TASK SET »
A. Answer these questions about the forum thread on the Apple Store shopping day, one answer per line with matching marks:
(i) At which Apple Store was Jet_Star when the event was spotted?
(ii) What day does adagio say the event falls on?
(iii) According to Mad Mac, which products had no sale last year?
B. Write the next part of the forum thread on the Apple Store shopping day, picking up after its final line.

DOCUMENT TEXT »

================================

# Special Shopping Day @ Apple Store



## Jet_Star (May 20, 2005)

Hey guys, I'm at the Yorkdale Apple Store and they will be having a Special 1-day shopping event on Friday November 25th. I asked one of the sales people, but they say they have no idea exactly what it is about. I'm guessing its like the special shopping day they have at the Apple stores in the States.


----------



## lightbulb (Oct 24, 2005)

Maybe someone can fill me in...what exactly happens on the special shopping day in the US Apple stores?


----------



## Jet_Star (May 20, 2005)

Correct me if I'm wrong, but I think they have a 10% discount online and also in store.


----------



## CN (Sep 3, 2004)

Why did I have to buy my iPod last week? If Jet Star is correct, I could have gotten about $40 off...

Oh well...hindsight is 20/20 I guess...at least I finally have my iPod with video.

I've been looking around the Apple Store but didn't find any mention of this special shopping day...


----------



## mac_geek (May 14, 2005)

It's confirmed by Apple..










..maybe someone with more history can tell us what's historically happened at these events..


----------



## adagio (Aug 23, 2002)

It's the day after the American Thanksgiving. It's a HUGE shopping day in the US.


----------



## lightbulb (Oct 24, 2005)

mac_geek said:


> It's confirmed by Apple..


So I'm to believe that on Friday, Nov 25, I can place an order through the Canadian Apple store for ANY Apple branded item including BTO computers, 30" displays, etc. and get 10% off ? That would be amazing and p*** off their dealers big time; 2 years ago I did happen on the Apple store while they were offering 10% off on Ipods only. I ordered 2 that day after calling around town to various dealers who knew nothing of the on-line sale and could not match that deal.

I'll keep my fingures crossed and have my Powermac & 23" ACD order ready to submit.


----------



## satchmo (May 26, 2005)

Bear in mind, this sale might only happen in the U.S.
It ties into their big Thanksgiving day weekend sales.


----------



## Mad Mac (Mar 13, 2005)

mac rumors has a list of what they offered last year, ipods, imac and some software. No sale on laptops or power macs.


----------



## Jet_Star (May 20, 2005)

satchmo said:


> Bear in mind, this sale might only happen in the U.S.
> It ties into their big Thanksgiving day weekend sales.


Unfortunately I didn't have a camera on me to take a pic of the green sign, but it was on an easel at the entrance of the store. So we Canucks will get some deals, exactly what kind and on what products, the sales person I asked said that they were totally in the dark on the specifics.


----------



## billwong (Jan 6, 2002)

================================

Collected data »
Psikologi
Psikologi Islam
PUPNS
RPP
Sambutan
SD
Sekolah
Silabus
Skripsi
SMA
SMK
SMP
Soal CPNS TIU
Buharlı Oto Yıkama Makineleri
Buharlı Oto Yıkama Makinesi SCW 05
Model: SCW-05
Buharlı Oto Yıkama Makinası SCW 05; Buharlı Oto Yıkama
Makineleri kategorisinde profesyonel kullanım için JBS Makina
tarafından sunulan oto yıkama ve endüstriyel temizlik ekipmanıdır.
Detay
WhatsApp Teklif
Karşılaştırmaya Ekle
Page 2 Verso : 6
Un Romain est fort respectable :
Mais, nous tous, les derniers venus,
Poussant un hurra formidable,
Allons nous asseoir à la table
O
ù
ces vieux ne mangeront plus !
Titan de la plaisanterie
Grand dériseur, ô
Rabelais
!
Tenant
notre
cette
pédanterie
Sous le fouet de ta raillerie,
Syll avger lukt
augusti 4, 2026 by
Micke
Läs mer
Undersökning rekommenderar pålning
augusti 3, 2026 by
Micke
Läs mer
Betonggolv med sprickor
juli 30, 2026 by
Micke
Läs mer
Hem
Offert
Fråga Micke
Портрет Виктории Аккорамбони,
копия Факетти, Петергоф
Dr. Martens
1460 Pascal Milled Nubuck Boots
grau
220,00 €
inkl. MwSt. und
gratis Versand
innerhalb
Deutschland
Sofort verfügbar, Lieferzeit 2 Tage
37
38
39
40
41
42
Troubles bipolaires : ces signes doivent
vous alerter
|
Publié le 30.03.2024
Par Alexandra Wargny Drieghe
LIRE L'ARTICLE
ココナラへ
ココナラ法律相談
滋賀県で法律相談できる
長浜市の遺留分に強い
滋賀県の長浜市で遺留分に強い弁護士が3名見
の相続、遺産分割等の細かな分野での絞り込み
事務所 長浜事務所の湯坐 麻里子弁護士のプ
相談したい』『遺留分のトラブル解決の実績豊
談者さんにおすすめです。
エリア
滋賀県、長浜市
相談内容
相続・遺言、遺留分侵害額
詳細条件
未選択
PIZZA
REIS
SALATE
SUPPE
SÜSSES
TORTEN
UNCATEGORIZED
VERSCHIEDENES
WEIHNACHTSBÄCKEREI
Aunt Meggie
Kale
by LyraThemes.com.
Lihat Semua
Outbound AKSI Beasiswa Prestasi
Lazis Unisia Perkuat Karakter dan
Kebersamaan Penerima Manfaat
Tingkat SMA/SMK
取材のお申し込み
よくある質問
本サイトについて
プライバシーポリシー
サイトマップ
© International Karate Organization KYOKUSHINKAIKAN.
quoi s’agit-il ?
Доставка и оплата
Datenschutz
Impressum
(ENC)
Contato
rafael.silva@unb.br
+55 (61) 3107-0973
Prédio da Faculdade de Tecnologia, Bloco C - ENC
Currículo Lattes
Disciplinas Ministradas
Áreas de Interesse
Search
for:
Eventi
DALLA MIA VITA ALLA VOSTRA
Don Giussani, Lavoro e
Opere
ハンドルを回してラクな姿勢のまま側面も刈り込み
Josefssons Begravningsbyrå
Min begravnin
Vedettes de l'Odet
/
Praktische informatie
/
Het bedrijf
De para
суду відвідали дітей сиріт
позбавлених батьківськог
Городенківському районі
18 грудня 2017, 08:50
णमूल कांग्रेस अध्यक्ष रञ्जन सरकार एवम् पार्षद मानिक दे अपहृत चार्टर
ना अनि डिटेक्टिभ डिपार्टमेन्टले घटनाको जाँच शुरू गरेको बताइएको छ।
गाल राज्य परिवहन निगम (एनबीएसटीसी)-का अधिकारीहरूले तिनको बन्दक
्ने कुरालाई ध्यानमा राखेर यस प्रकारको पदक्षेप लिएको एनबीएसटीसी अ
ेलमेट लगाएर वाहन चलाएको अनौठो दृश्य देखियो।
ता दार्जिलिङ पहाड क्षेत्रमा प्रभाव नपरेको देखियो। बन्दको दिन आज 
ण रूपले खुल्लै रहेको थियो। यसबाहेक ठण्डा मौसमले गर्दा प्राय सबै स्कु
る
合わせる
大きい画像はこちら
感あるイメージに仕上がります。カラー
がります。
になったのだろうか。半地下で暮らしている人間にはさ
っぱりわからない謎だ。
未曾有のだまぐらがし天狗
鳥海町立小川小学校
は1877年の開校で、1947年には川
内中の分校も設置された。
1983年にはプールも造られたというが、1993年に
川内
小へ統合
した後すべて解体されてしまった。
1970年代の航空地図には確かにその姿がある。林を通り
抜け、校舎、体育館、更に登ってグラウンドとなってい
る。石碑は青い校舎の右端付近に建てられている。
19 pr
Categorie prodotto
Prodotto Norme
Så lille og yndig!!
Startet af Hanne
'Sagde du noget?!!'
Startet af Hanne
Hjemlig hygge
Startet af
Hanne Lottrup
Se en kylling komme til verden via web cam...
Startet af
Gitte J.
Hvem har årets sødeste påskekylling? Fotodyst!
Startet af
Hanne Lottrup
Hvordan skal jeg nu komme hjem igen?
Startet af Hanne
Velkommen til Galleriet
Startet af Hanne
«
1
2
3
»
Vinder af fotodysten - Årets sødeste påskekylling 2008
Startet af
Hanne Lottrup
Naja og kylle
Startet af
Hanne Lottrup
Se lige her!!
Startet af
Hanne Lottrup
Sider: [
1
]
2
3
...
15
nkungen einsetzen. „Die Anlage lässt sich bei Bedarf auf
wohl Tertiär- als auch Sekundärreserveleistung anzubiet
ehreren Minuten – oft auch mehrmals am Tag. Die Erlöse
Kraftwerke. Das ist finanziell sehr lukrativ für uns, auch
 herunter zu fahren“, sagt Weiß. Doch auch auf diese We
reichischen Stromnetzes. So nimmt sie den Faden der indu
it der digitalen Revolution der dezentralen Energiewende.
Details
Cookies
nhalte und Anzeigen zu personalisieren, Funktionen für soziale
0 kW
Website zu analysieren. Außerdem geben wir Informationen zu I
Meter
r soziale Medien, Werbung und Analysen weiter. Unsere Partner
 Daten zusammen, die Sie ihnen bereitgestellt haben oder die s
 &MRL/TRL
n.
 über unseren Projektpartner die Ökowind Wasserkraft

================================

ANSWERS TO THE EXERCISE »
A.
(i) The Yorkdale Apple Store.
(ii) The day after the American Thanksgiving.
(iii) Laptops and Power Macs.

B.
The discounts are similar to educational pricing. Wonder if there will be further discounts on EDU pricing that day? Just in time for Christmas shopping.


----------



## Ohenri (Nov 7, 2002)

Man, I was @ the Apple Store last year in Chicago during this sale.

*B-A-N-A-N-A-S*

I got caught in the frenzy, and bought the Airport Express. I forgot what the discount was, but i do recall the iPods going on sale - the 1st time I had ever seen that. Others took notice as well. I saw ppl buying iPods in triplicates!  Expect some of the same this time around, esp with the Nano around. Wow.

Anyhow. this might be one to keep an eye on. Maybe I'll go and report live... 

H!


----------



## satchmo (May 26, 2005)

I may actually be in lovely Barf-alo on the Friday. 
I hope Walden Galleria won't be a zoo...but I suspect it will.


----------



## comprehab (May 28, 2005)

Is this going to be in store only, or will you be able to order online and still get the discount?


----------



## gmark2000 (Jun 4, 2003)

This is the first "Black Friday" event I've heard of in Canada.

The term comes from the Friday following US Thanksgiving where many people are off work and shopping, resulting in the biggest shopping day in the U.S. and when the retailers are "in the black" and finally making profits for the year.


----------



## 8127972 (Sep 8, 2005)

This is great for consumers, but it really sucks for resellers as there is no way for them to match these deals with the slim margins that resellers have to work with. 

Proof positive that Apple is out to kill off it's reseller base. Boy am I glad that I don't work for a reseller anymore!


----------



## scootsandludes (Nov 28, 2003)

Did anybody else get the announcement in their email? I got one, it doesn't say how much but it does include Canada, well maybe just yorkdale. can't confirm if it's online as well.

vince


----------



## Jet_Star (May 20, 2005)

scootsandludes said:


> Did anybody else get the announcement in their email? I got one, it doesn't say how much but it does include Canada, well maybe just yorkdale. can't confirm if it's online as well.
> 
> vince


Typically in the States, the deals on that day also extend to online purchases.


----------



## satchmo (May 26, 2005)

scootsandludes said:


> Did anybody else get the announcement in their email? I got one, it doesn't say how much but it does include Canada, well maybe just yorkdale. can't confirm if it's online as well.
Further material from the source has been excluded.